ASSIGNED TASK:
Would it be possible to write out each entry below exactly, without the pictures?

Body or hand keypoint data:
---

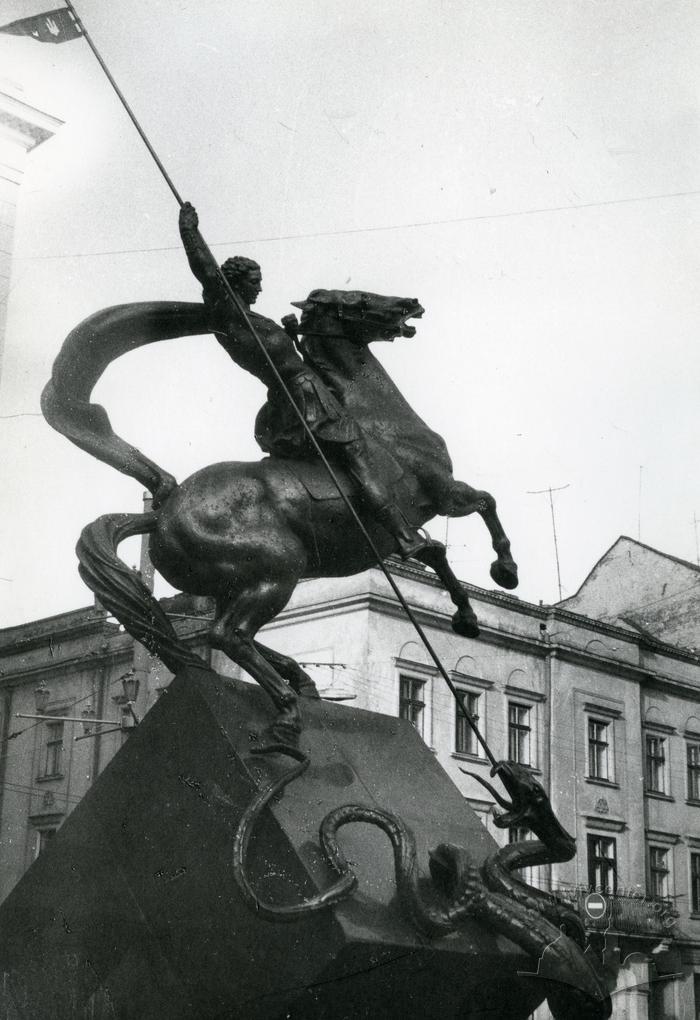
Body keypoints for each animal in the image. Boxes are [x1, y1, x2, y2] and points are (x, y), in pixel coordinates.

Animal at [41, 291, 518, 746]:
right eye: (356, 300)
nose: (409, 304)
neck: (384, 425)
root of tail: (163, 511)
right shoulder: (442, 494)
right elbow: (473, 516)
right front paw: (497, 580)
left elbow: (455, 538)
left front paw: (473, 606)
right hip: (278, 571)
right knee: (228, 635)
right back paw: (288, 713)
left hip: (234, 584)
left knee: (221, 632)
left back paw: (301, 682)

---

PROBLEM SOLUTION:
Body keypoints for each animal in the image. Boxes are [x1, y1, x2, y2] and points are (x, y), in pixel coordinates.

Animal at [41, 291, 518, 746]:
right eye: (356, 300)
nose: (409, 304)
neck: (384, 425)
root of tail: (163, 511)
right shoulder: (442, 494)
right elbow: (473, 516)
right front paw: (497, 580)
left elbow: (455, 538)
left front paw: (473, 606)
right hip: (278, 571)
right knee: (228, 635)
right back paw: (288, 713)
left hip: (234, 584)
left knee: (221, 632)
left back paw: (301, 682)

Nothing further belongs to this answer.